Problem: Suppose that $X_1,X_2,\dots$ are i.i.d. random variables with $E[X_1]=1$ and $E[X_1^2]=5$. Let $S_n=X_1+\cdots+X_n$. Compute $\text{Cov}(S_a,S_b)$ for $1\leq a<b.$
Attempt: By the bilinearity of the covariance we have $$\text{Cov}(S_a,S_b)=\sum_{i=1}^a\sum_{j=1}^b\text{Cov}(X_i,X_j).$$ Observe that if $i\ne j$ then since the random variables are i.i.d. we have $$\text{Cov}(X_i,X_j)=E[X_iX_j]-E[X_i]E[X_j]=E[X_i]E[X_j]-E[X_i]E[X_j]=0.$$ On the other hand if $i=j$ then $$\text{Cov}(X_i,X_i)=\text{Var}(X_i)=E[X_i^2]-E[X_i]^2=4.$$ Since $1\leq a<b$, it follows that $$\text{Cov}(S_a,S_b)=\sum_{i=1}^a\sum_{j=1}^b\text{Cov}(X_i,X_j)=4a.$$
Could anyone help me verify if the calculation above is correct?

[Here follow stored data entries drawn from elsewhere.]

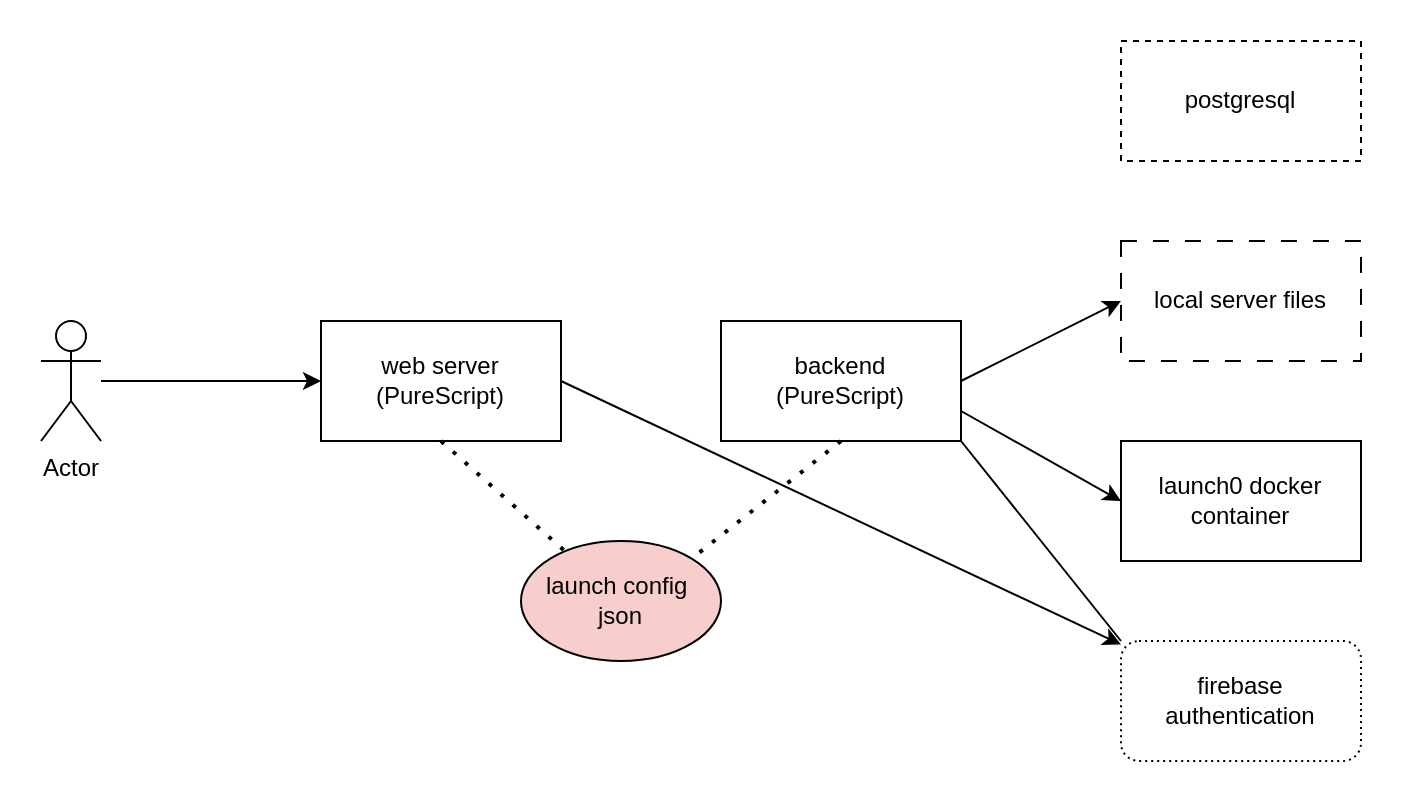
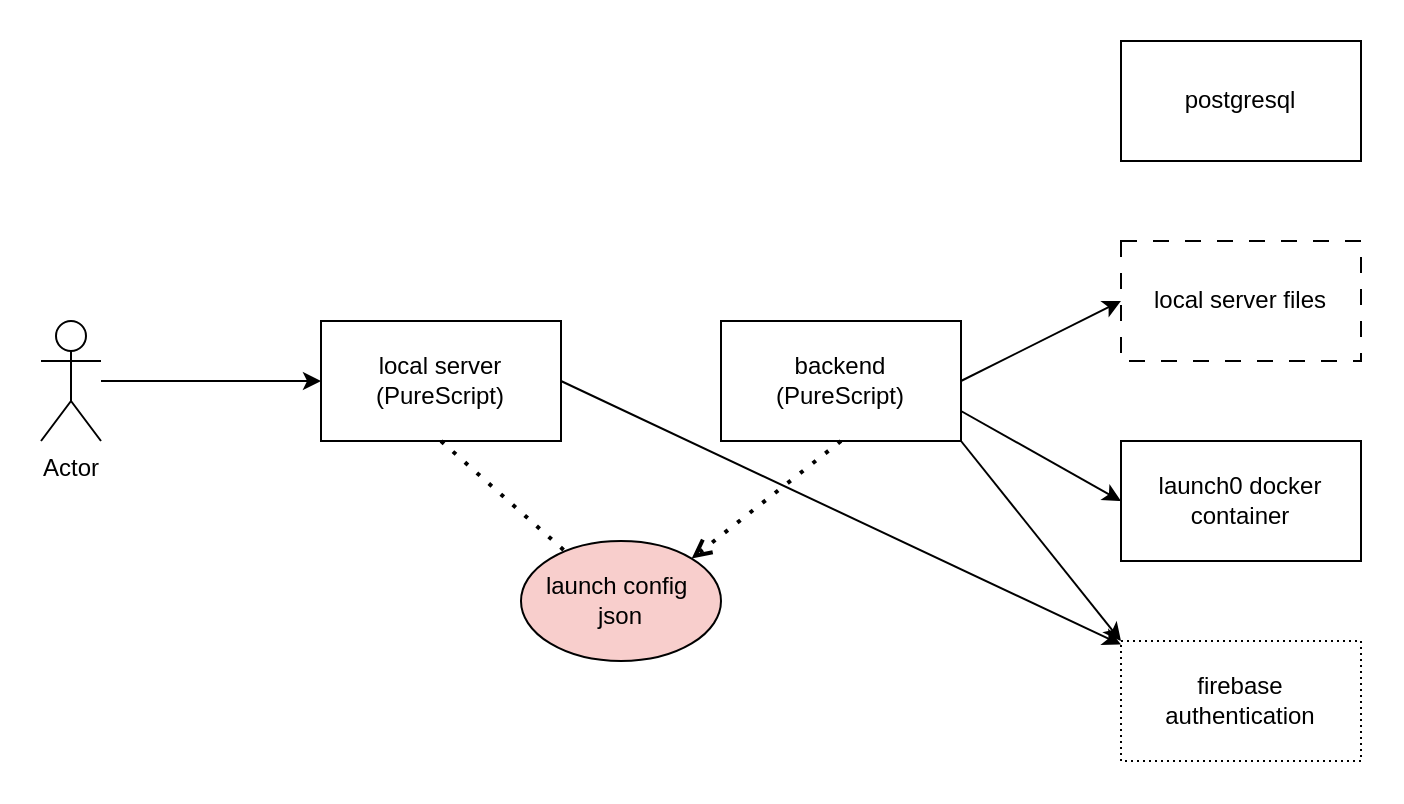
  <mxCell id="0" />
  <mxCell id="1" parent="0" />
  <mxCell id="2" value="Actor" style="shape=umlActor;verticalLabelPosition=bottom;verticalAlign=top;html=1;outlineConnect=0;" vertex="1" parent="1"><mxGeometry x="20" y="160" width="30" height="60" as="geometry" /></mxCell>
  <mxCell id="3" value="" style="endArrow=classic;html=1;rounded=0;" edge="1" parent="1" source="2"><mxGeometry width="50" height="50" relative="1" as="geometry"><mxPoint x="150" y="180" as="sourcePoint" /><mxPoint x="160" y="190" as="targetPoint" /></mxGeometry></mxCell>
- <mxCell id="4" value="web server&lt;div&gt;(PureScript)&lt;/div&gt;" style="rounded=0;whiteSpace=wrap;html=1;" vertex="1" parent="1"><mxGeometry x="160" y="160" width="120" height="60" as="geometry" /></mxCell>
+ <mxCell id="4" value="local server&lt;div&gt;(PureScript)&lt;/div&gt;" style="rounded=0;whiteSpace=wrap;html=1;" vertex="1" parent="1"><mxGeometry x="160" y="160" width="120" height="60" as="geometry" /></mxCell>
  <mxCell id="5" value="backend&lt;div&gt;(PureScript)&lt;/div&gt;" style="rounded=0;whiteSpace=wrap;html=1;" vertex="1" parent="1"><mxGeometry x="360" y="160" width="120" height="60" as="geometry" /></mxCell>
  <mxCell id="6" value="" style="endArrow=classic;html=1;rounded=0;exitX=1;exitY=0.5;exitDx=0;exitDy=0;" edge="1" parent="1" source="4" target="15"><mxGeometry width="50" height="50" relative="1" as="geometry"><mxPoint x="310" y="100" as="sourcePoint" /><mxPoint x="360" y="50" as="targetPoint" /></mxGeometry></mxCell>
- <mxCell id="7" value="postgresql" style="rounded=0;whiteSpace=wrap;html=1;dashed=1;" vertex="1" parent="1"><mxGeometry x="560" y="20" width="120" height="60" as="geometry" /></mxCell>
+ <mxCell id="7" value="postgresql" style="rounded=0;whiteSpace=wrap;html=1;" vertex="1" parent="1"><mxGeometry x="560" y="20" width="120" height="60" as="geometry" /></mxCell>
  <mxCell id="8" value="local server files" style="rounded=0;whiteSpace=wrap;html=1;dashed=1;dashPattern=8 8;" vertex="1" parent="1"><mxGeometry x="560" y="120" width="120" height="60" as="geometry" /></mxCell>
  <mxCell id="9" value="" style="endArrow=classic;html=1;rounded=0;exitX=1;exitY=0.5;exitDx=0;exitDy=0;entryX=0;entryY=0.5;entryDx=0;entryDy=0;" edge="1" parent="1" source="5" target="8"><mxGeometry width="50" height="50" relative="1" as="geometry"><mxPoint x="500" y="320" as="sourcePoint" /><mxPoint x="550" y="270" as="targetPoint" /></mxGeometry></mxCell>
  <mxCell id="10" value="launch0 docker container" style="rounded=0;whiteSpace=wrap;html=1;" vertex="1" parent="1"><mxGeometry x="560" y="220" width="120" height="60" as="geometry" /></mxCell>
  <mxCell id="11" value="" style="endArrow=classic;html=1;rounded=0;exitX=1;exitY=0.75;exitDx=0;exitDy=0;entryX=0;entryY=0.5;entryDx=0;entryDy=0;" edge="1" parent="1" source="5" target="10"><mxGeometry width="50" height="50" relative="1" as="geometry"><mxPoint x="510" y="300" as="sourcePoint" /><mxPoint x="560" y="250" as="targetPoint" /></mxGeometry></mxCell>
  <mxCell id="12" value="launch config&amp;nbsp;&lt;div&gt;json&lt;/div&gt;" style="ellipse;whiteSpace=wrap;html=1;fillColor=#f8cecc;" vertex="1" parent="1"><mxGeometry x="260" y="270" width="100" height="60" as="geometry" /></mxCell>
  <mxCell id="13" value="" style="endArrow=none;dashed=1;html=1;dashPattern=1 3;strokeWidth=2;rounded=0;exitX=0.5;exitY=1;exitDx=0;exitDy=0;" edge="1" parent="1" source="4" target="12"><mxGeometry width="50" height="50" relative="1" as="geometry"><mxPoint x="190" y="310" as="sourcePoint" /><mxPoint x="240" y="260" as="targetPoint" /></mxGeometry></mxCell>
- <mxCell id="14" value="" style="endArrow=none;dashed=1;html=1;dashPattern=1 3;strokeWidth=2;rounded=0;exitX=0.5;exitY=1;exitDx=0;exitDy=0;entryX=1;entryY=0;entryDx=0;entryDy=0;" edge="1" parent="1" source="5" target="12"><mxGeometry width="50" height="50" relative="1" as="geometry"><mxPoint x="230" y="230" as="sourcePoint" /><mxPoint x="292" y="285" as="targetPoint" /></mxGeometry></mxCell>
- <mxCell id="15" value="firebase authentication" style="whiteSpace=wrap;html=1;dashed=1;dashPattern=1 2;rounded=1;" vertex="1" parent="1"><mxGeometry x="560" y="320" width="120" height="60" as="geometry" /></mxCell>
- <mxCell id="16" value="" style="endArrow=none;html=1;rounded=0;exitX=1;exitY=1;exitDx=0;exitDy=0;entryX=0;entryY=0;entryDx=0;entryDy=0;" edge="1" parent="1" source="5" target="15"><mxGeometry width="50" height="50" relative="1" as="geometry"><mxPoint x="500" y="350" as="sourcePoint" /><mxPoint x="550" y="300" as="targetPoint" /></mxGeometry></mxCell>
+ <mxCell id="14" value="" style="endArrow=open;dashed=1;html=1;dashPattern=1 3;strokeWidth=2;rounded=0;exitX=0.5;exitY=1;exitDx=0;exitDy=0;entryX=1;entryY=0;entryDx=0;entryDy=0;" edge="1" parent="1" source="5" target="12"><mxGeometry width="50" height="50" relative="1" as="geometry"><mxPoint x="230" y="230" as="sourcePoint" /><mxPoint x="292" y="285" as="targetPoint" /></mxGeometry></mxCell>
+ <mxCell id="15" value="firebase authentication" style="rounded=0;whiteSpace=wrap;html=1;dashed=1;dashPattern=1 2;" vertex="1" parent="1"><mxGeometry x="560" y="320" width="120" height="60" as="geometry" /></mxCell>
+ <mxCell id="16" value="" style="endArrow=classic;html=1;rounded=0;exitX=1;exitY=1;exitDx=0;exitDy=0;entryX=0;entryY=0;entryDx=0;entryDy=0;" edge="1" parent="1" source="5" target="15"><mxGeometry width="50" height="50" relative="1" as="geometry"><mxPoint x="500" y="350" as="sourcePoint" /><mxPoint x="550" y="300" as="targetPoint" /></mxGeometry></mxCell>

Thank you for your help and your time and really appreciate any feedback.
As has already been stated in the comments, your approach and result are correct.
That independence implies absence of correlation (and thus zero covariance) is a standard fact that you probably don’t have to show with an explicit calculation from the expectation values (but of course that depends on the context).